For those who have come in late, one type of drone is a a pilotless craft flying at high altitude, cruising at the edge of Earth’s atmosphere and carrying internet routers with the capability of providing internet access to the remotest of places on Earth. These are mostly powered through rechargeable solar batteries and can last 5 years without maintenance. It is a shot in the arm for the African sub-continent’s dream of providing 100% internet access to every nook and cranny of the country. The current situation poses immense challenges from the dismal situation at ground level.
Power-outages, regulatory restrictions, underserved communities, profitability skepticism about infrastructure investment and development in rural parts of the continent are responsible for the existence of non-connected souls. Undoubtedly, the drone-way is the future for the African internet market.
Researchers, developers, and experts share a common view that air-borne drones’ exploits are not just restricted to providing wireless internet connectivity and communication services. These can provide substantial information to help in combating natural disasters like earthquakes, floods, tsunamis etc.; to help in rehabilitation, to address the concerns of deforestation and to provide invincible precision to applications such as Google Maps and Google Earth. Another online giant Amazon has gone a step further by exploring avenues to utilize drones as package delivery instrument.

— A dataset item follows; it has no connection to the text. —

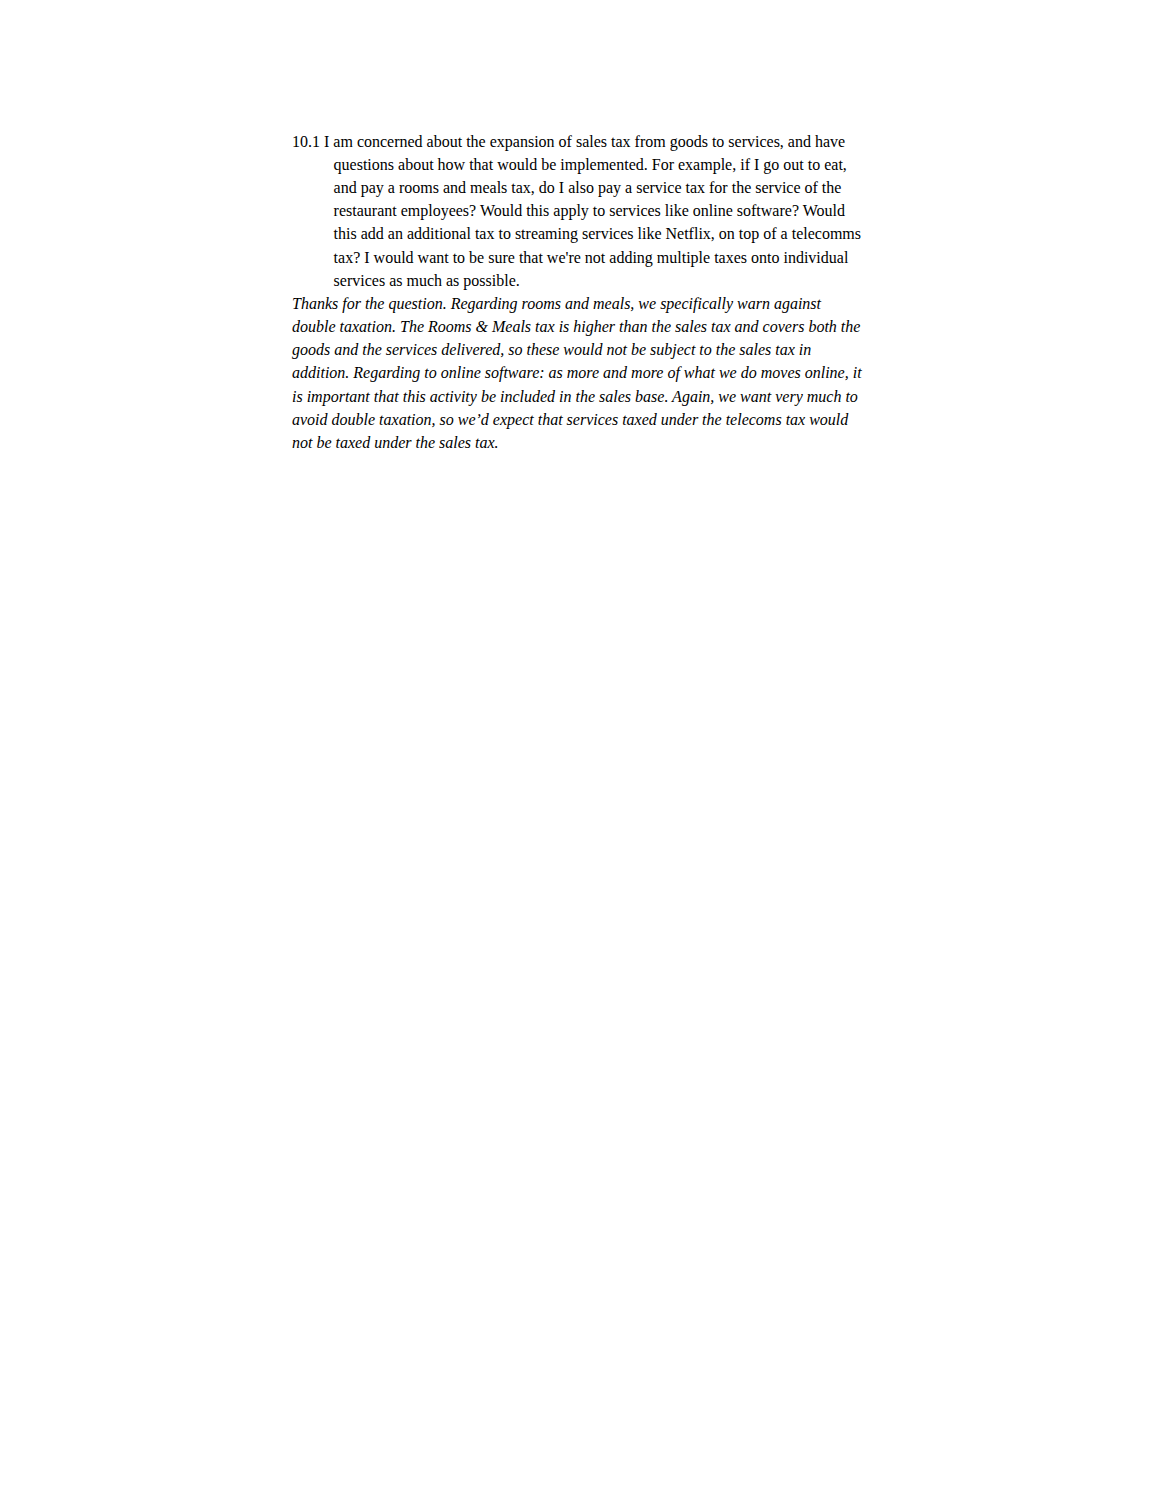10.1 I am concerned about the expansion of sales tax from goods to services, and have questions about how that would be implemented. For example, if I go out to eat, and pay a rooms and meals tax, do I also pay a service tax for the service of the restaurant employees? Would this apply to services like online software? Would this add an additional tax to streaming services like Netflix, on top of a telecomms tax? I would want to be sure that we're not adding multiple taxes onto individual services as much as possible.
Thanks for the question. Regarding rooms and meals, we specifically warn against double taxation. The Rooms & Meals tax is higher than the sales tax and covers both the goods and the services delivered, so these would not be subject to the sales tax in addition. Regarding to online software: as more and more of what we do moves online, it is important that this activity be included in the sales base. Again, we want very much to avoid double taxation, so we’d expect that services taxed under the telecoms tax would not be taxed under the sales tax.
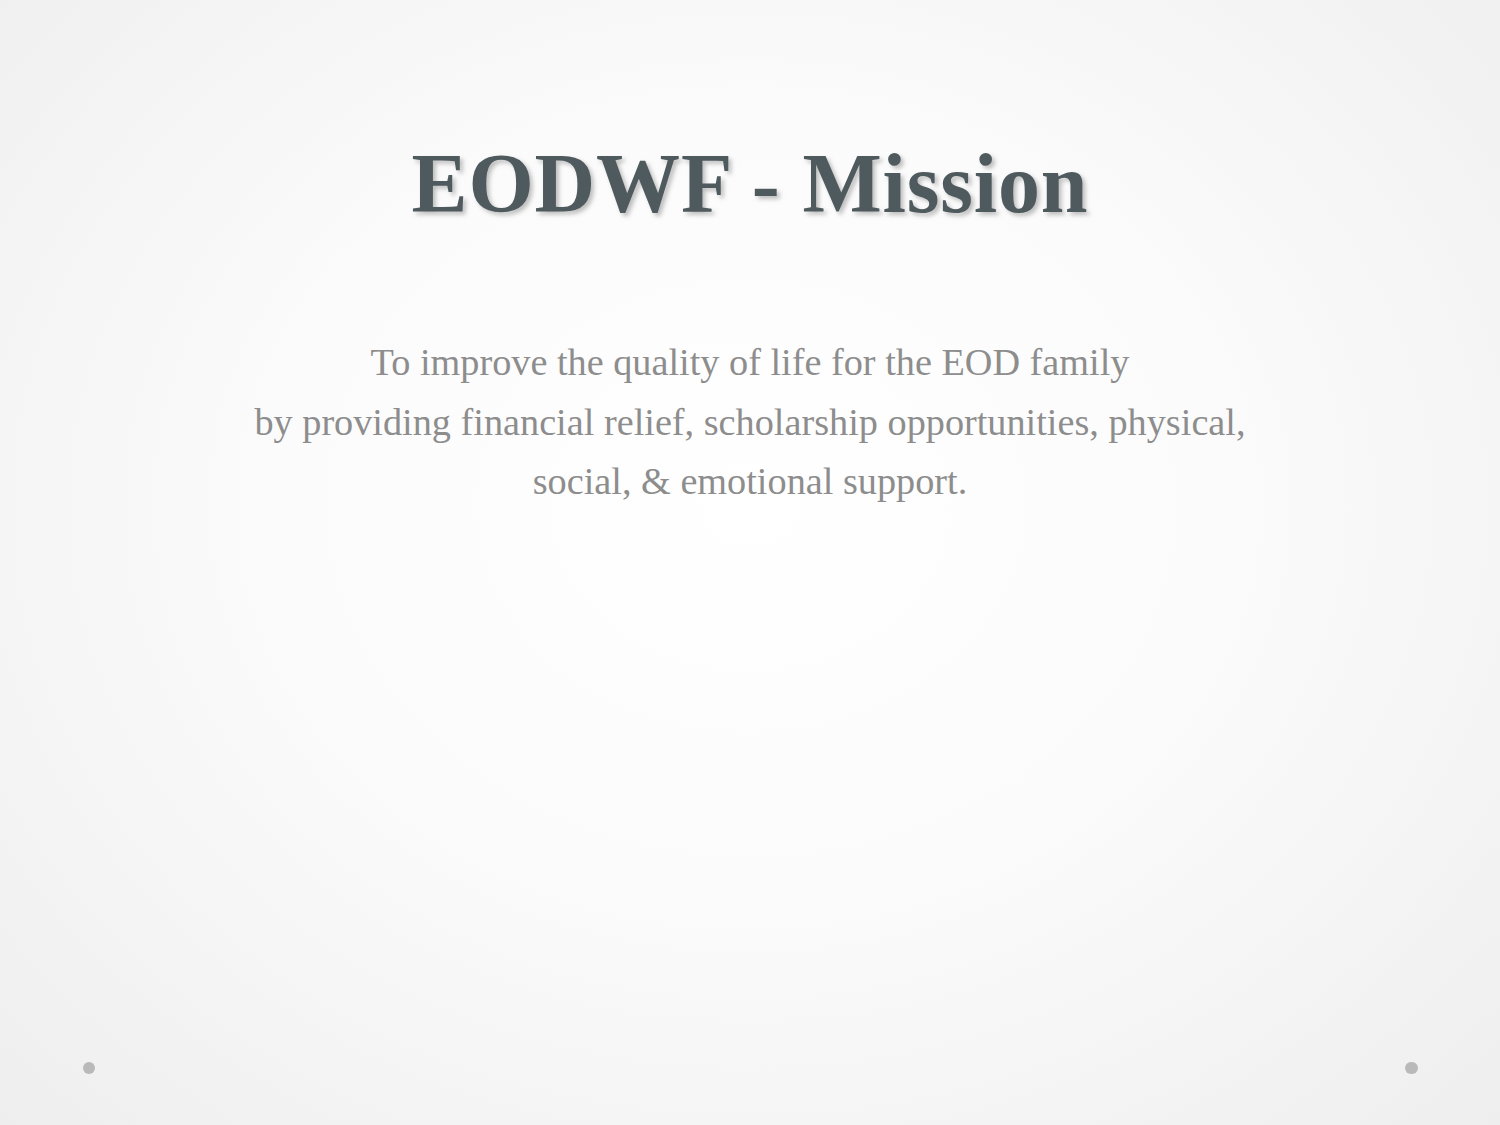EODWF - Mission
To improve the quality of life for the EOD family
by providing financial relief, scholarship opportunities, physical, social, & emotional support.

About 90% of the developed world has immaculate access to the internet, and the two tech giants have a monopolistic customer base in these regions. It is the 5 billion souls across Africa and other third world nations that have caught the attention of their megalomaniacal ambitions. Needless to say, the greater the number of people connected to the internet, the bigger the pile of cash they can sit on. So what has prompted these companies to go aerial and invest in a technology that sounds incredibly lucrative but yet to be tested? I am sure these decisions are not inspired by ‘The Gods Must Be Crazy’ kind of movies. Instead, it is a well thought out process to avoid the shambolic groundwork by setting up their businesses locally, bypassing government taxes or, in simple words, just not indulging in any real relationship building process.
With the aim to succeed and in the flurry to fly,
Thy shall not turn a blind-eye, not say Good-Bye,
‘Cause Being Human is being real,
And everything else: Just a One Big Lie.